The major part of the eruption was released into the atmosphere in a dense cloud, together with aerosol particles, droplets and ash. Maybe you remember the Icelandic volcanic eruption in 2010? That eruption disrupted that air travel throughout the world for several days. This is the same type of volcano, a stratovolcano.
Our finish town is in the department of Cantal, a place that also gives its name to a type of cheese. Cantal is one of the oldest cheeses of France. Even in Roman times author Pliny the Elder – who, coincidentally, died in the eruption of another volcano, Pompeii – referenced this cheese in one of his chronicles. You might remember Henri de Senneterre who brought the Saint Nectaire to the French courts of the Sun King. Well, he brought the Cantal as well for the King’s cheese platter.
Cantal is one of the 44 cheese of France which has an Appellation d’Origine Contrôlée (AOC), meaning only cheese from a predetermined region can be called Cantal. It received this all the way back in 1956. The cheese is produced and named after the Monts de Cantal where the cows graze on the higher pastures from May to October.
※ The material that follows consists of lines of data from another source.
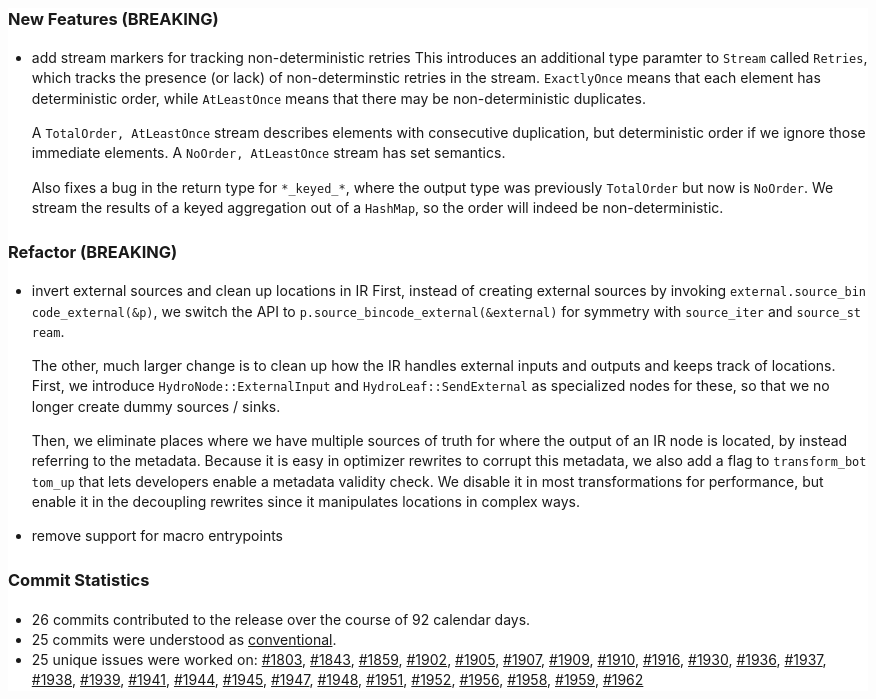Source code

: ### New Features (BREAKING)

 - <csr-id-45bd6e9759410dcb747c9224758c82f9874378d2/> add stream markers for tracking non-deterministic retries
   This introduces an additional type paramter to `Stream` called
   `Retries`, which tracks the presence (or lack) of non-determinstic
   retries in the stream. `ExactlyOnce` means that each element has
   deterministic order, while `AtLeastOnce` means that there may be
   non-deterministic duplicates.
   
   A `TotalOrder, AtLeastOnce` stream describes elements with consecutive
   duplication, but deterministic order if we ignore those immediate
   elements. A `NoOrder, AtLeastOnce` stream has set semantics.
   
   Also fixes a bug in the return type for `*_keyed_*`, where the output
   type was previously `TotalOrder` but now is `NoOrder`. We stream the
   results of a keyed aggregation out of a `HashMap`, so the order will
   indeed be non-deterministic.

### Refactor (BREAKING)

 - <csr-id-fb016b017a42df95286cb2236ef987ea68be9ea7/> invert external sources and clean up locations in IR
   First, instead of creating external sources by invoking
   `external.source_bincode_external(&p)`, we switch the API to
   `p.source_bincode_external(&external)` for symmetry with `source_iter`
   and `source_stream`.
   
   The other, much larger change is to clean up how the IR handles external
   inputs and outputs and keeps track of locations. First, we introduce
   `HydroNode::ExternalInput` and `HydroLeaf::SendExternal` as specialized
   nodes for these, so that we no longer create dummy sources / sinks.
   
   Then, we eliminate places where we have multiple sources of truth for
   where the output of an IR node is located, by instead referring to the
   metadata. Because it is easy in optimizer rewrites to corrupt this
   metadata, we also add a flag to `transform_bottom_up` that lets
   developers enable a metadata validity check. We disable it in most
   transformations for performance, but enable it in the decoupling
   rewrites since it manipulates locations in complex ways.
 - <csr-id-6e29285d4c30901abce3352c2cf358f36f9173c6/> remove support for macro entrypoints

### Commit Statistics

<csr-read-only-do-not-edit/>

 - 26 commits contributed to the release over the course of 92 calendar days.
 - 25 commits were understood as [conventional](https://www.conventionalcommits.org).
 - 25 unique issues were worked on: [#1803](https://github.com/hydro-project/hydro/issues/1803), [#1843](https://github.com/hydro-project/hydro/issues/1843), [#1859](https://github.com/hydro-project/hydro/issues/1859), [#1902](https://github.com/hydro-project/hydro/issues/1902), [#1905](https://github.com/hydro-project/hydro/issues/1905), [#1907](https://github.com/hydro-project/hydro/issues/1907), [#1909](https://github.com/hydro-project/hydro/issues/1909), [#1910](https://github.com/hydro-project/hydro/issues/1910), [#1916](https://github.com/hydro-project/hydro/issues/1916), [#1930](https://github.com/hydro-project/hydro/issues/1930), [#1936](https://github.com/hydro-project/hydro/issues/1936), [#1937](https://github.com/hydro-project/hydro/issues/1937), [#1938](https://github.com/hydro-project/hydro/issues/1938), [#1939](https://github.com/hydro-project/hydro/issues/1939), [#1941](https://github.com/hydro-project/hydro/issues/1941), [#1944](https://github.com/hydro-project/hydro/issues/1944), [#1945](https://github.com/hydro-project/hydro/issues/1945), [#1947](https://github.com/hydro-project/hydro/issues/1947), [#1948](https://github.com/hydro-project/hydro/issues/1948), [#1951](https://github.com/hydro-project/hydro/issues/1951), [#1952](https://github.com/hydro-project/hydro/issues/1952), [#1956](https://github.com/hydro-project/hydro/issues/1956), [#1958](https://github.com/hydro-project/hydro/issues/1958), [#1959](https://github.com/hydro-project/hydro/issues/1959), [#1962](https://github.com/hydro-project/hydro/issues/1962)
The cows called Salers have a high production of milk so the cheeses are rather big.
Cantal comes in various sizes because they use different molds for the raw cow’s milk. The big ones are between 35 and 45 kg and the small ones around 10 kg. The difference in weight in the big one has to do with age. Young cheeses contain more moisture than the older ones. It’s a cheese that can be kept for months or even years and therefore was also interesting for trade. Historic sources mention that a lot of Cantal was transported to Provence, in the south of France.
The cheese comes in three varieties, following the time it had to ripen which, according to the AOC, can only happen in certain areas as well. Yes, the French are serious about their cheese. You have the Cantal Jeune, a young one of only one to two months. There is the Cantal Entre-Deux of between three and seven months, and the Cantal Vieux which is older than eight months. Nowadays Cantal is also mass produced in factories using pasteurized milk but if you want the real stuff, look out for Cantal Fermier.